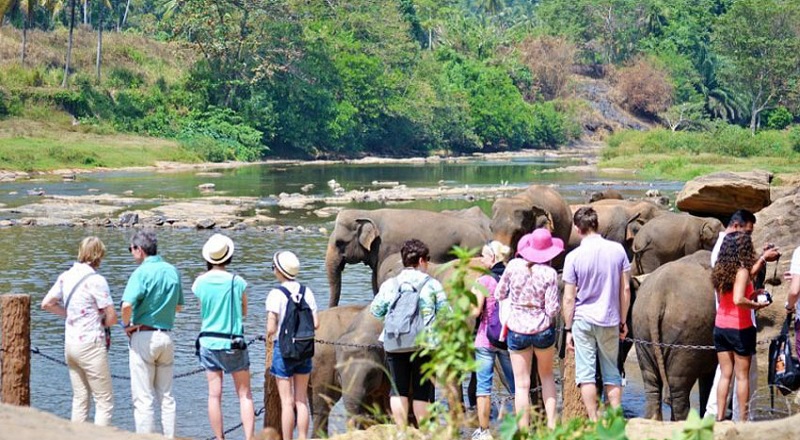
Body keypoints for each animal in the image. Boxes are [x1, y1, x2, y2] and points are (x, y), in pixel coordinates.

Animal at [324, 209, 488, 306]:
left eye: (339, 243)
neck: (368, 214)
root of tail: (484, 235)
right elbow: (374, 280)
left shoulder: (385, 247)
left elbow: (378, 279)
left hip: (470, 248)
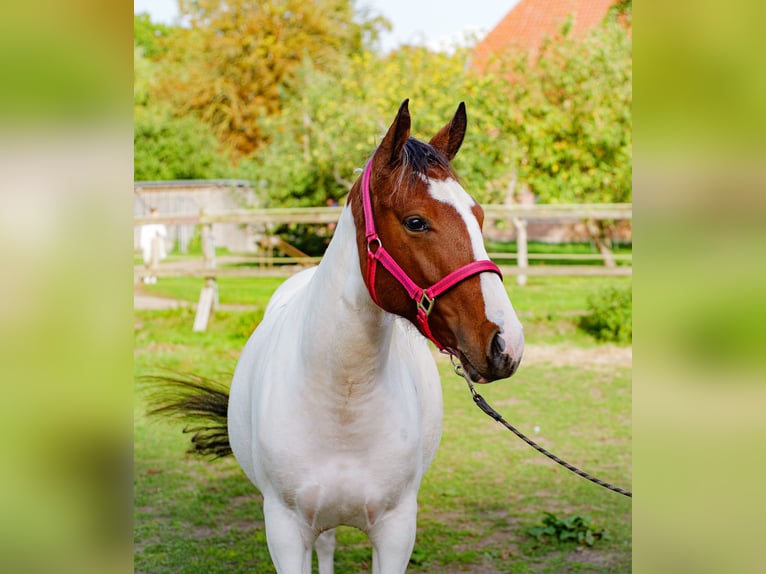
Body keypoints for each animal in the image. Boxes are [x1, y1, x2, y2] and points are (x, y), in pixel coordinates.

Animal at [151, 100, 524, 573]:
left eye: (479, 216)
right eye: (416, 221)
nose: (506, 343)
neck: (344, 401)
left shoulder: (396, 533)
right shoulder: (285, 534)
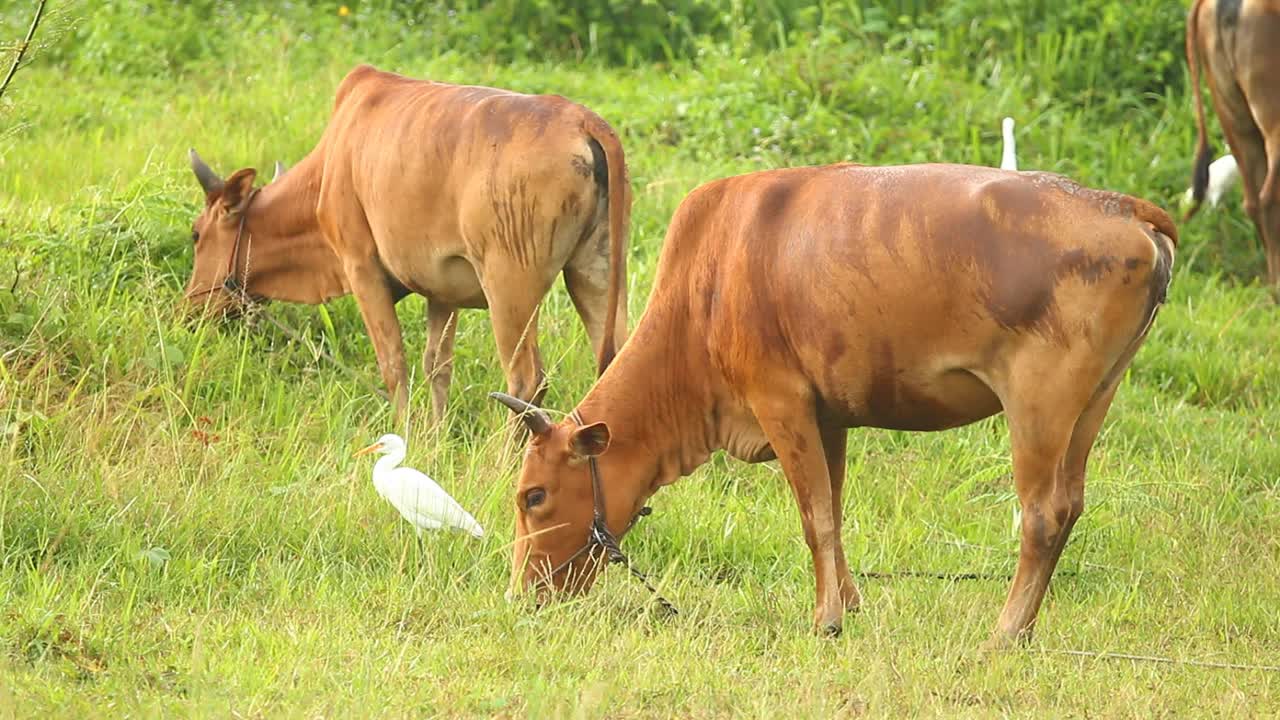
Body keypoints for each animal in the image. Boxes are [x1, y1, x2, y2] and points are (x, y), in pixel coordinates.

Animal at [183, 64, 632, 422]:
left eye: (196, 233)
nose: (189, 310)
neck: (329, 167)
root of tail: (581, 121)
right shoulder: (443, 291)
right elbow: (437, 366)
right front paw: (435, 437)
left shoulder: (360, 266)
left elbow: (393, 362)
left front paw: (406, 434)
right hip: (597, 271)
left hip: (510, 287)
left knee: (526, 383)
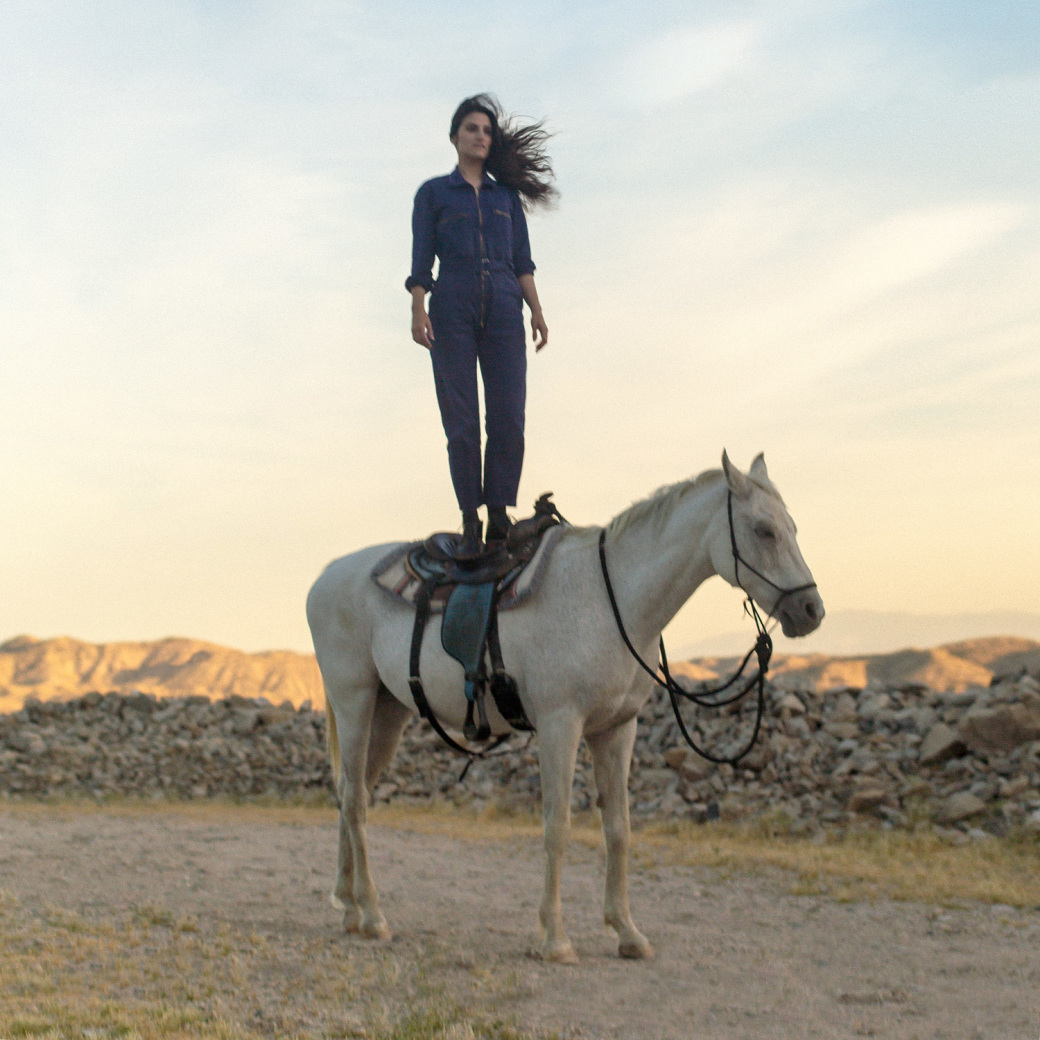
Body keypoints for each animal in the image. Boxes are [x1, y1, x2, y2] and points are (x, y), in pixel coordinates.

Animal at [303, 451, 823, 960]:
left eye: (793, 527)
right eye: (764, 530)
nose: (811, 611)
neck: (612, 601)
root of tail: (324, 576)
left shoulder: (617, 729)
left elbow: (619, 828)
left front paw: (627, 931)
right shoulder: (560, 725)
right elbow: (558, 827)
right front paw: (555, 938)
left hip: (389, 712)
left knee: (352, 794)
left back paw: (348, 906)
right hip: (354, 702)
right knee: (355, 801)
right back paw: (372, 916)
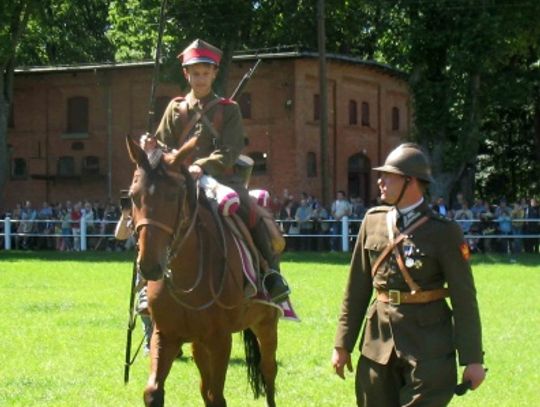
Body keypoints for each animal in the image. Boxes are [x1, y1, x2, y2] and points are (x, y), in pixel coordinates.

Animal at [125, 137, 280, 407]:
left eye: (173, 195)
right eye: (134, 196)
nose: (149, 265)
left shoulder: (220, 340)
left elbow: (217, 396)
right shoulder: (165, 335)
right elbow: (153, 392)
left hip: (266, 323)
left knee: (268, 371)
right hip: (198, 342)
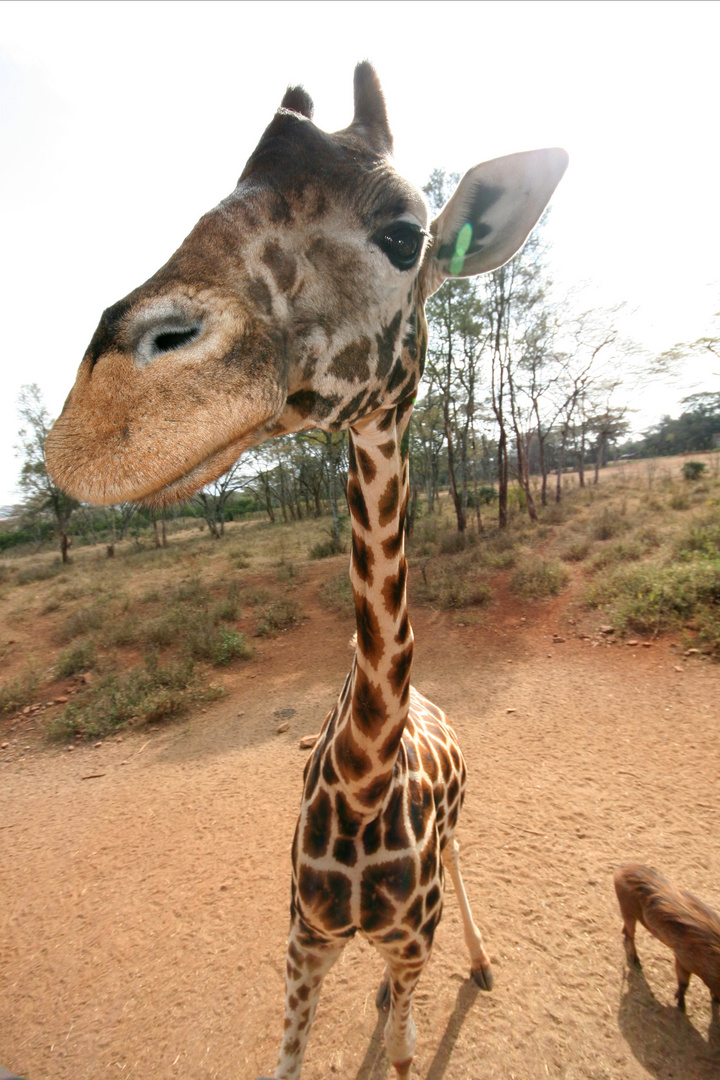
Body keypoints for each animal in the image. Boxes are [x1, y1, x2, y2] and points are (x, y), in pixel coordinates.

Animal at [46, 65, 569, 1080]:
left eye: (405, 238)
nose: (104, 414)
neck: (368, 775)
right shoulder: (301, 940)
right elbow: (287, 1059)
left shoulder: (407, 945)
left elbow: (403, 1052)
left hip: (448, 863)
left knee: (458, 871)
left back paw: (482, 962)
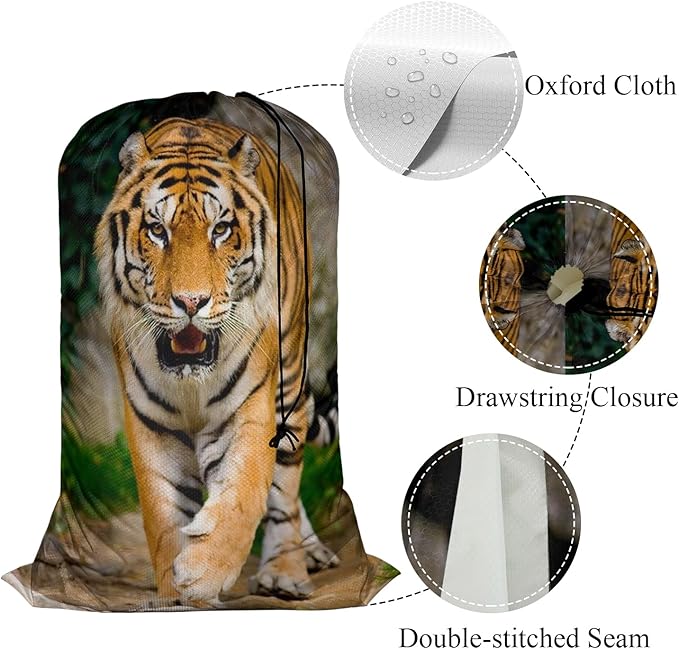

+++

## PROBLEM TO WORK ON:
Give back every record above word for word; the pictures have no place in it.

## ANSWER:
Body keypoints for each animal in the image. Boxes are [x1, y1, x2, y2] and points are (x, y), in pixel coordinates.

Animal at [324, 209, 488, 306]:
left eye: (339, 243)
neck: (368, 214)
root of tail: (484, 235)
right elbow: (374, 280)
left shoulder: (385, 247)
left elbow: (378, 279)
left hip: (470, 248)
Body keypoints for each animal in the image. Boxes are [x1, y1, x2, y2] and points are (x, y), in pixel coordinates.

Animal at [151, 100, 524, 573]:
left eye: (479, 216)
right eye: (416, 221)
nose: (506, 343)
neck: (344, 401)
left shoulder: (396, 533)
right shoulder: (285, 534)
Body keypoints for each animal in the image. Boxes are [x1, y1, x2, y2] and points are (x, y), in pixel coordinates.

Animal at [183, 64, 632, 422]:
left eye: (196, 233)
nose: (189, 310)
neck: (329, 167)
root of tail: (581, 121)
right shoulder: (443, 291)
right elbow: (437, 366)
right front paw: (435, 437)
left shoulder: (360, 266)
left elbow: (393, 362)
left front paw: (406, 434)
right hip: (597, 271)
left hip: (510, 287)
left knee: (526, 383)
Body keypoints for each animal in the image. Boxes are [x1, y1, x2, y2] and points are (x, y), in pixel coordinates.

Animal at [303, 451, 823, 960]:
left eye: (793, 527)
right eye: (764, 530)
nose: (811, 611)
neck: (612, 601)
root of tail: (324, 576)
left shoulder: (617, 729)
left elbow: (619, 828)
left front paw: (627, 931)
right shoulder: (560, 725)
right elbow: (558, 827)
right front paw: (555, 938)
left hip: (389, 712)
left knee: (352, 794)
left back paw: (348, 906)
right hip: (354, 702)
right knee: (355, 801)
right back paw: (372, 916)
Body keypoints for each animal in the image. Boxes are [x1, y1, x2, y2] and points are (x, y), in pixel coordinates.

Animal at [125, 137, 280, 407]:
left eye: (173, 195)
right eye: (134, 196)
nose: (149, 265)
left shoulder: (220, 340)
left elbow: (217, 396)
right shoulder: (165, 335)
right elbow: (153, 392)
left hip: (266, 323)
left knee: (268, 371)
right hip: (198, 342)
Body keypoints for each animal in the image. Boxes are [x1, y1, x2, y2] and points are (x, y), in pixel coordinates.

Animal at [46, 65, 569, 1080]:
left eye: (405, 238)
nose: (104, 414)
neck: (368, 775)
right shoulder: (301, 940)
right elbow: (287, 1059)
left shoulder: (407, 945)
left elbow: (403, 1052)
left hip: (448, 863)
left knee: (458, 871)
left back paw: (482, 962)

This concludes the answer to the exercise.